Tal passagem aconteceu ontem durante a transmissão da vitória do Corinthians nos pênaltis sobre o Racing, em sessão de 'cinema' na sede do clube paulista. O evento intitulado de "Terrão, essência do Corinthianismo" trazia no nome a nova religião do Corinthians, lançada na semana passada.
Com traços dela espalhados por todos os lados, dos mandamentos à postura dos torcedores, cerca de 50 torcedores do Corinthians assistiram à partida disputada na Argentina, válida pela primeira fase da Copa Sul-Americana. E o duelo marcado por idas e vindas ajudou a aumentar a atmosfera de Corinthianismo, estampada por exemplo no comportamento de Vinícius Afonso, de 23 anos, sentado na última fileira da sala.
O torcedor manteve uma bandeira do Corinthians no colo no começo do jogo, mas logo se enrolou nela, somente com a cabeça à mostra. Em alguns momentos, parecia rezar. As mãos só se distanciavam para gritos de incentivo e algumas reclamações com a arbitragem.
"O time vai te fazer sofrer, mas é só acreditar desde o começo. Isso é uma religião, por tudo o que a torcida faz. Foi do gente que o corintiano gosta. Se não for assim, não tem graça', disse o torcedor.
À medida que o jogo se desenrolava, novas manifestações vinham à tona. No primeiro tempo, que terminou 1 a 0 para o Racing, poucos repetiam os gestos de Vinícius. Bastou, no entanto, um gol marcado por Vagner Love no começo da etapa final para gritos de 'Vai, Corinthians' se multiplicarem - a frase é o décimo mandamento do Corinthianismo.
Duas poltronas ao lado da cadeira ocupada por Vinícius, outro torcedor leva as mãos à boca, como uma manifestação de fé. Ali perto, uma mulher repete o gesto na iminência dos pênaltis. Antes da decisão, após o apito final, algumas pessoas se dirigem à imagem de São Jorge colocada estrategicamente à frente do telão, rodeada de velas.
A fé do torcedor tomou completamente o ambiente a cada pênati cobrado.
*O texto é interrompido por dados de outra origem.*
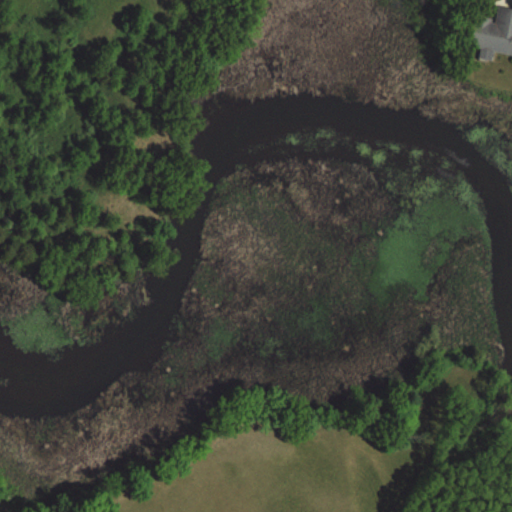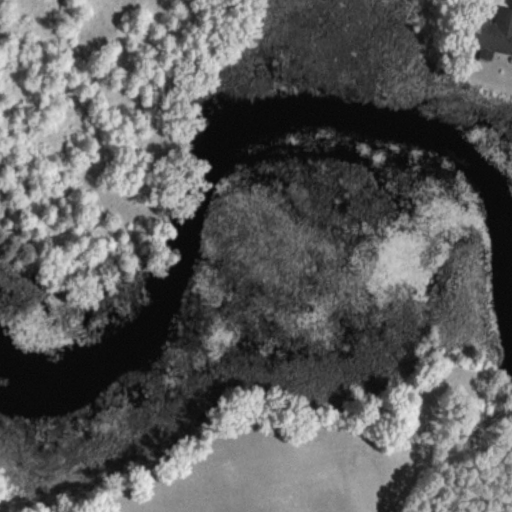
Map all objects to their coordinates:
building: (493, 35)
building: (493, 35)
river: (248, 125)
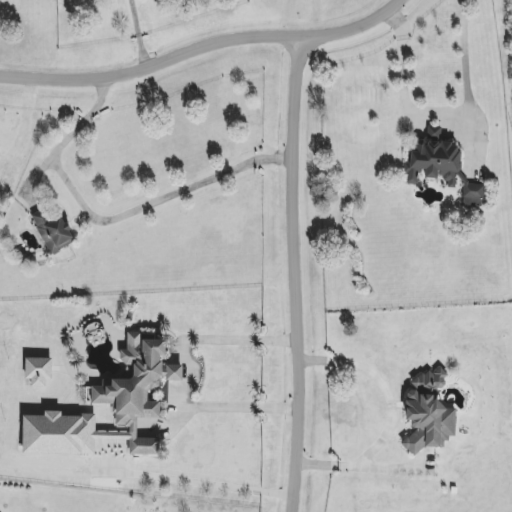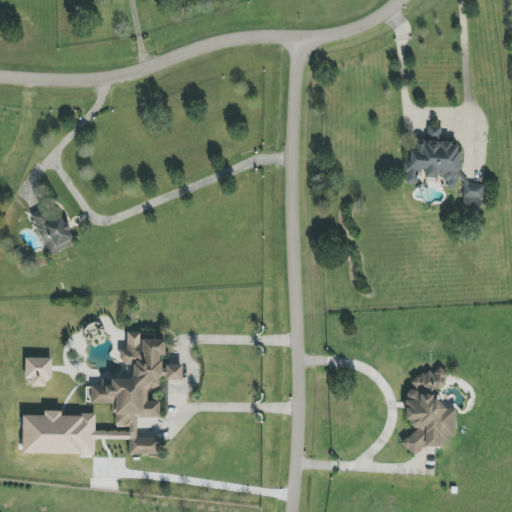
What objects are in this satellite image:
road: (138, 33)
road: (201, 46)
road: (438, 115)
road: (67, 136)
building: (433, 159)
building: (473, 194)
road: (155, 200)
building: (52, 229)
road: (292, 274)
building: (38, 370)
road: (185, 381)
building: (137, 389)
building: (428, 413)
road: (391, 414)
building: (59, 434)
road: (201, 481)
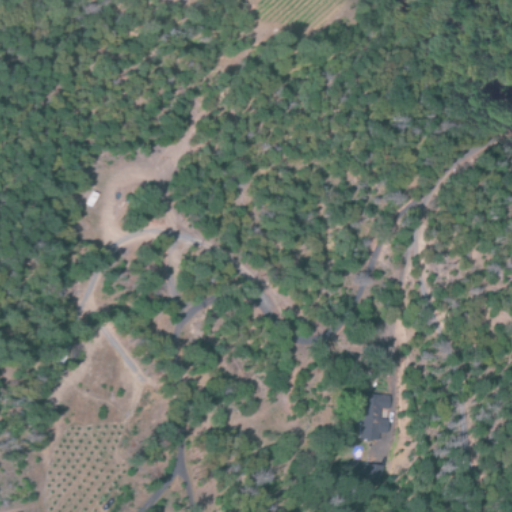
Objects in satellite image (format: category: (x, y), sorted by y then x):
road: (232, 5)
road: (354, 47)
building: (370, 417)
building: (364, 474)
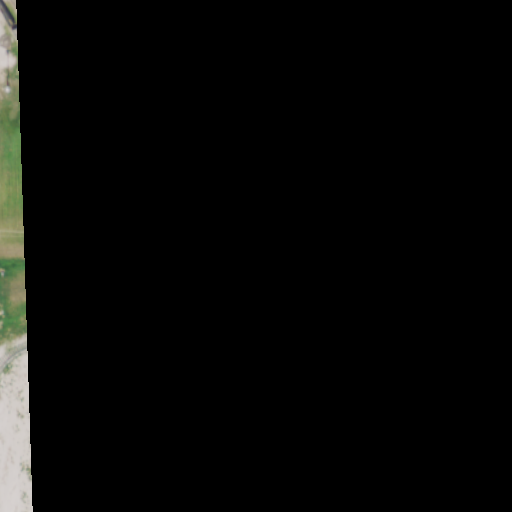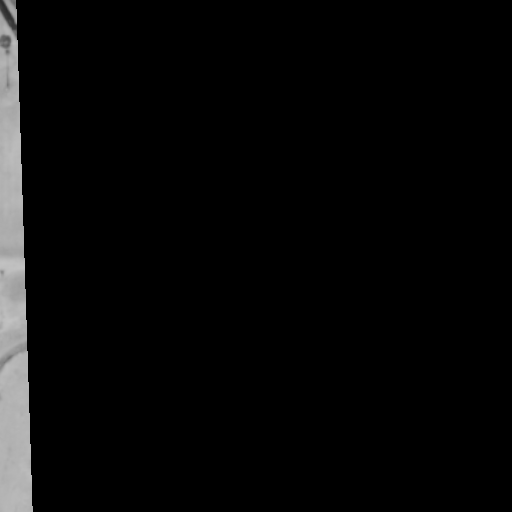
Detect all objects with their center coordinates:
power tower: (146, 233)
railway: (165, 234)
railway: (125, 243)
railway: (107, 250)
railway: (196, 292)
power tower: (303, 391)
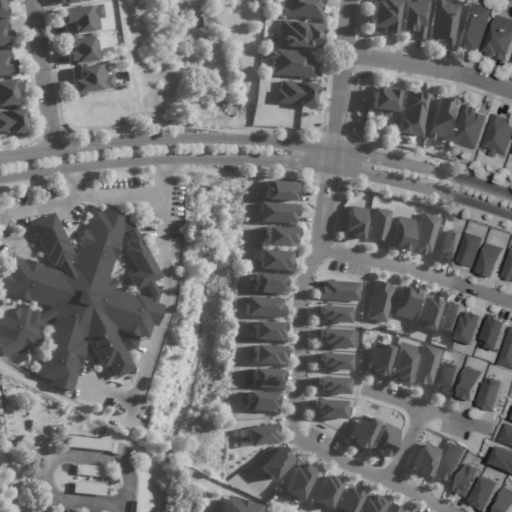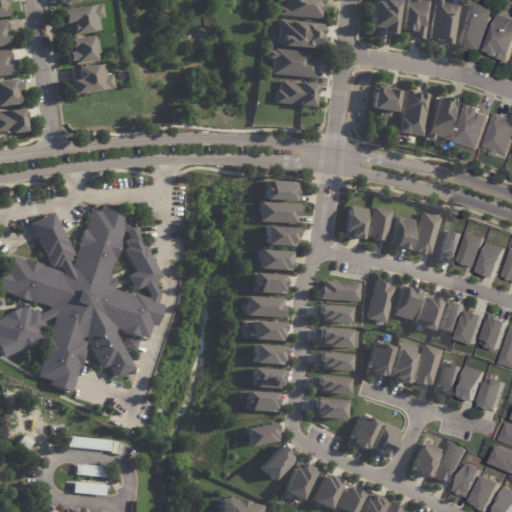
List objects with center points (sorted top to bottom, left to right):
building: (68, 1)
building: (69, 1)
building: (3, 7)
building: (2, 8)
building: (299, 8)
building: (301, 8)
building: (382, 16)
building: (385, 16)
building: (413, 17)
building: (415, 17)
building: (80, 18)
building: (81, 18)
building: (442, 22)
building: (443, 22)
building: (474, 27)
building: (476, 27)
building: (4, 33)
building: (296, 33)
building: (4, 34)
building: (296, 34)
building: (501, 39)
building: (502, 40)
building: (80, 49)
building: (81, 49)
building: (6, 62)
building: (6, 63)
building: (290, 63)
building: (292, 63)
road: (428, 68)
road: (42, 75)
building: (89, 78)
building: (90, 79)
road: (340, 84)
building: (9, 91)
building: (9, 92)
building: (293, 93)
building: (293, 93)
building: (382, 99)
building: (382, 100)
building: (410, 113)
building: (410, 113)
building: (439, 120)
building: (440, 120)
building: (11, 121)
building: (11, 121)
building: (380, 122)
building: (471, 128)
building: (473, 128)
building: (499, 135)
building: (500, 137)
road: (259, 142)
road: (258, 162)
road: (161, 177)
building: (278, 190)
building: (278, 191)
road: (38, 206)
building: (276, 212)
building: (276, 212)
building: (352, 222)
building: (353, 222)
building: (377, 224)
building: (377, 224)
building: (400, 232)
building: (400, 233)
building: (424, 234)
building: (424, 234)
building: (277, 235)
building: (278, 236)
building: (447, 246)
building: (447, 246)
building: (469, 250)
building: (469, 250)
building: (271, 260)
building: (272, 260)
building: (489, 260)
building: (490, 261)
building: (508, 267)
road: (164, 268)
parking lot: (349, 268)
building: (508, 268)
building: (266, 283)
building: (266, 283)
building: (338, 290)
building: (338, 291)
building: (79, 292)
building: (81, 296)
building: (378, 302)
building: (378, 302)
building: (403, 302)
building: (403, 302)
building: (262, 306)
building: (263, 306)
building: (424, 312)
building: (425, 312)
building: (332, 314)
building: (332, 314)
building: (449, 317)
building: (449, 317)
building: (469, 328)
building: (469, 328)
building: (265, 330)
building: (265, 330)
building: (493, 332)
building: (494, 333)
building: (336, 338)
building: (336, 338)
building: (130, 344)
building: (507, 352)
building: (507, 353)
building: (266, 354)
building: (266, 354)
building: (377, 359)
building: (378, 359)
building: (332, 361)
building: (332, 361)
building: (401, 362)
building: (425, 365)
building: (425, 365)
building: (400, 366)
building: (264, 377)
building: (264, 378)
building: (445, 378)
building: (446, 379)
building: (469, 384)
building: (469, 384)
building: (330, 385)
building: (330, 385)
building: (490, 395)
building: (490, 395)
building: (258, 401)
building: (258, 401)
road: (426, 408)
building: (327, 409)
building: (327, 409)
parking lot: (454, 431)
building: (360, 432)
building: (361, 432)
building: (258, 434)
building: (258, 434)
building: (506, 434)
building: (506, 435)
parking lot: (322, 438)
building: (383, 440)
building: (383, 440)
building: (87, 443)
building: (88, 444)
road: (405, 445)
road: (56, 458)
building: (423, 459)
building: (503, 459)
building: (503, 459)
building: (423, 460)
building: (447, 462)
building: (274, 463)
building: (274, 463)
building: (447, 463)
building: (90, 470)
building: (89, 471)
building: (296, 480)
building: (296, 481)
building: (466, 481)
building: (466, 481)
building: (87, 489)
building: (88, 490)
building: (324, 491)
building: (324, 491)
building: (485, 493)
building: (485, 494)
road: (422, 496)
building: (345, 499)
building: (345, 500)
building: (504, 501)
building: (504, 501)
building: (370, 503)
building: (369, 504)
building: (232, 505)
building: (234, 506)
building: (390, 508)
building: (391, 509)
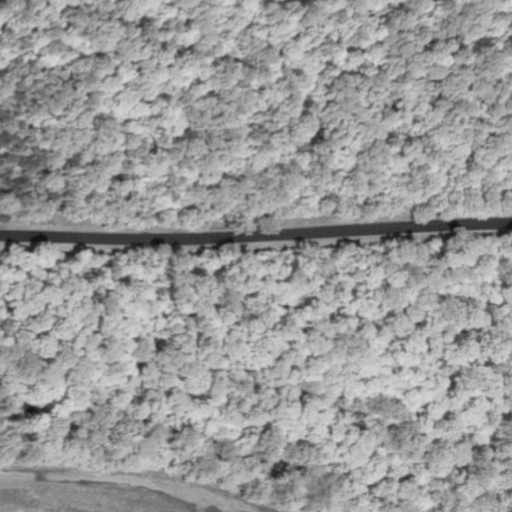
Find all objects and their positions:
road: (255, 231)
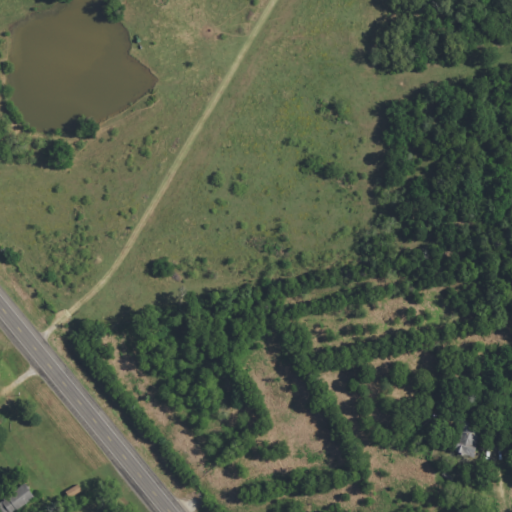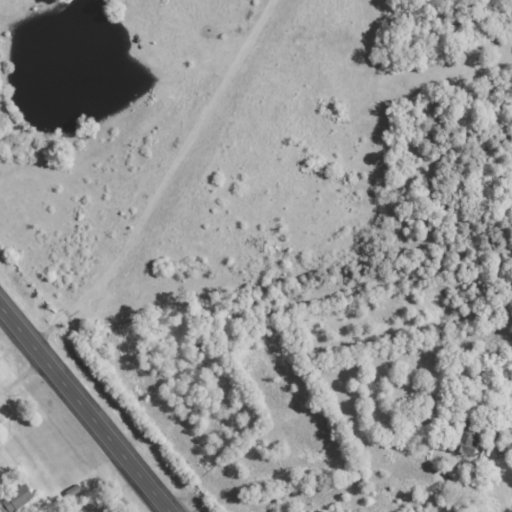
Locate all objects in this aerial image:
road: (84, 408)
building: (18, 498)
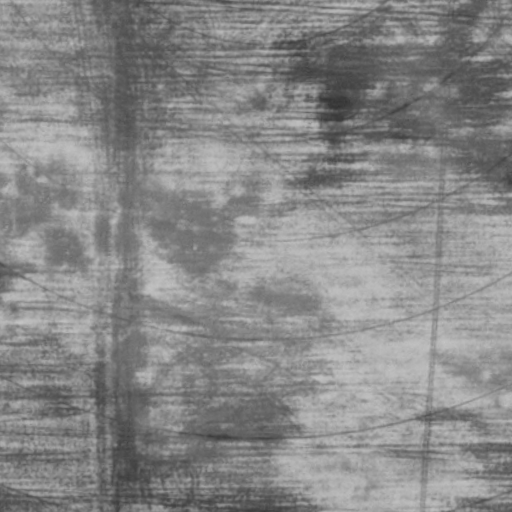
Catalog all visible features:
road: (97, 256)
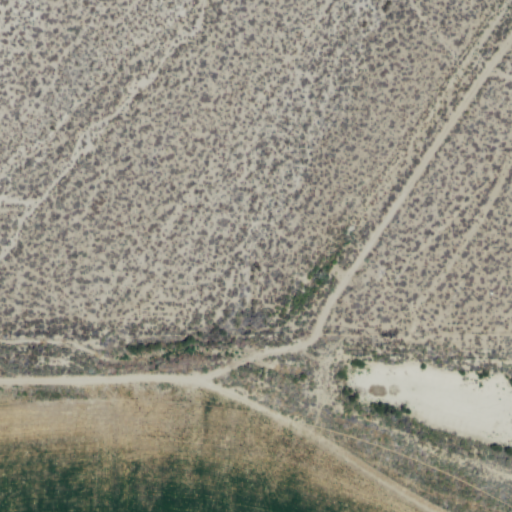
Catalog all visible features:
road: (501, 80)
road: (441, 274)
road: (324, 324)
crop: (210, 457)
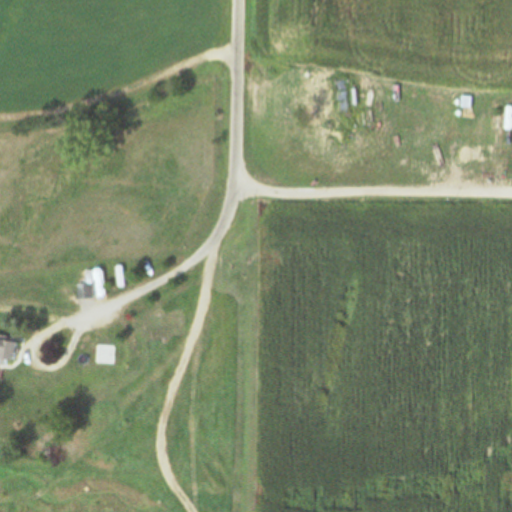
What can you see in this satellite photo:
road: (235, 126)
mineshaft: (376, 172)
building: (85, 291)
road: (78, 321)
building: (7, 351)
building: (28, 413)
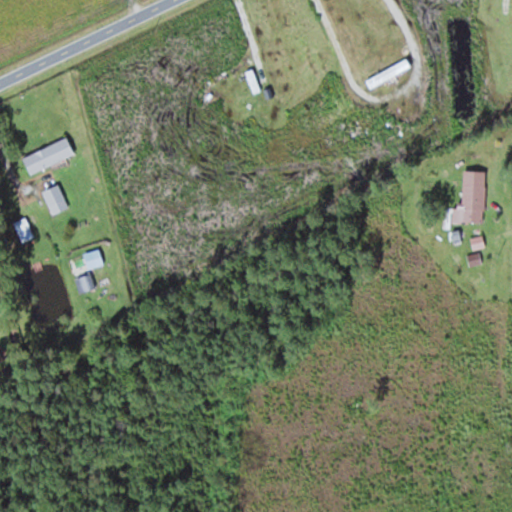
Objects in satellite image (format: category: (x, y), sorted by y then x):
road: (88, 42)
building: (254, 80)
building: (49, 154)
building: (474, 195)
building: (56, 198)
building: (24, 228)
building: (86, 282)
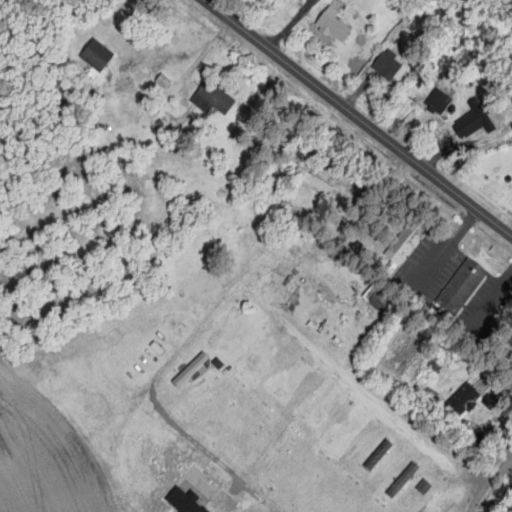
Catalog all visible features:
building: (334, 25)
building: (98, 56)
building: (389, 64)
building: (214, 98)
road: (358, 117)
building: (476, 120)
building: (406, 242)
building: (463, 287)
building: (193, 370)
building: (464, 401)
road: (375, 403)
building: (347, 433)
building: (379, 455)
road: (491, 475)
building: (404, 481)
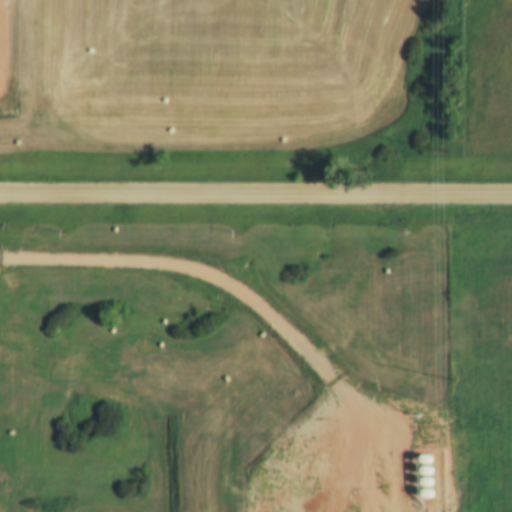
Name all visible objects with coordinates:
road: (255, 197)
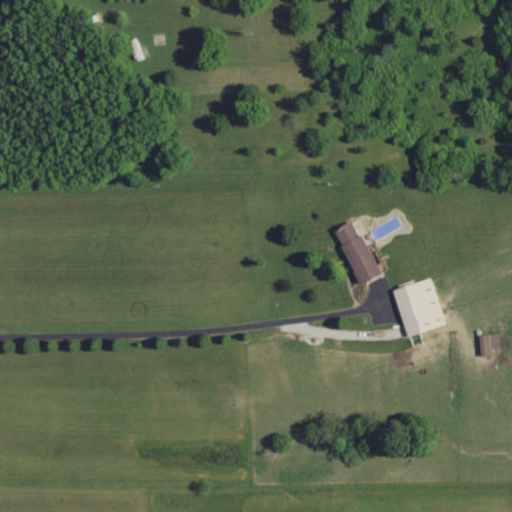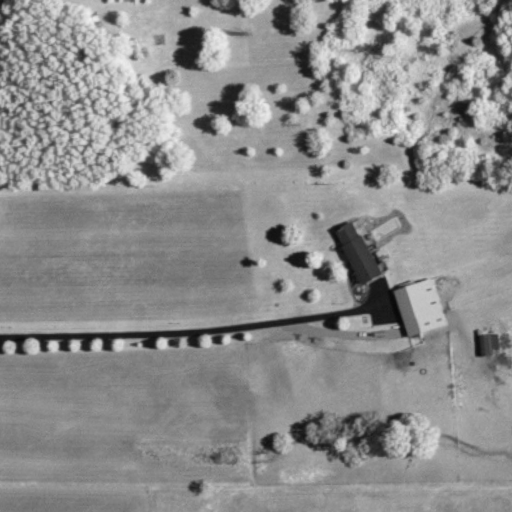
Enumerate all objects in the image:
building: (364, 251)
building: (425, 306)
road: (193, 330)
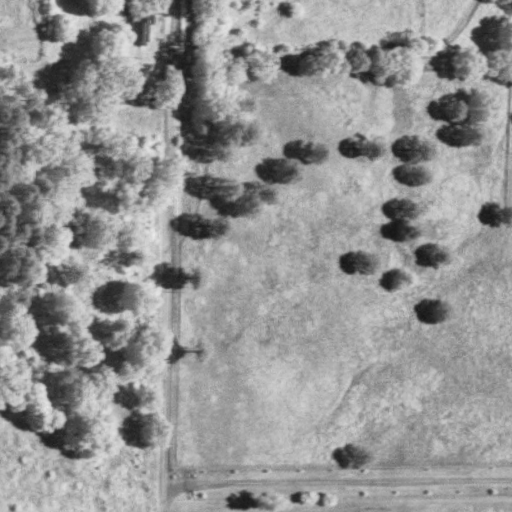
O sentimento ficou mais explícito a cada momento decisivo. Primeiro, pouco antes da defesa de Cássio na cobrança de Domínguez. Em seguida, nos segundos que antecederam o chute errado de Danilo Avelar, que poderia ter dado o triunfo ao Corinthians àquela altura.
Mas foi necessário sofrer mais um pouco. Depois de três cobranças corretas, coube a Cássio se transformar numa espécie de santo. Depois de outra defesa do camisa 12, o time alvinegro garantiu a classificação, para delírio do grupo de torcedores. O terceiro mandamento logo vem à tona: "Aqui é Corinthians. Aqui é na raça".
Ao fim da sessão de Corinthianismo, já com o espaço vazio, um menino de sete anos se ajoelha à frente da figura do Parque São Jorge e agradece pela vitória após o sofrimento de quase duas horas. É a última imagem da devoção.
"É muito anormal o que a gente sente pelo Corinthians, a gente sente mais. O mais importante é ter fé. É tudo mais forte, seja na derrota ou na vitória", frisou Thiago Estevão, 35 anos, pai do garoto.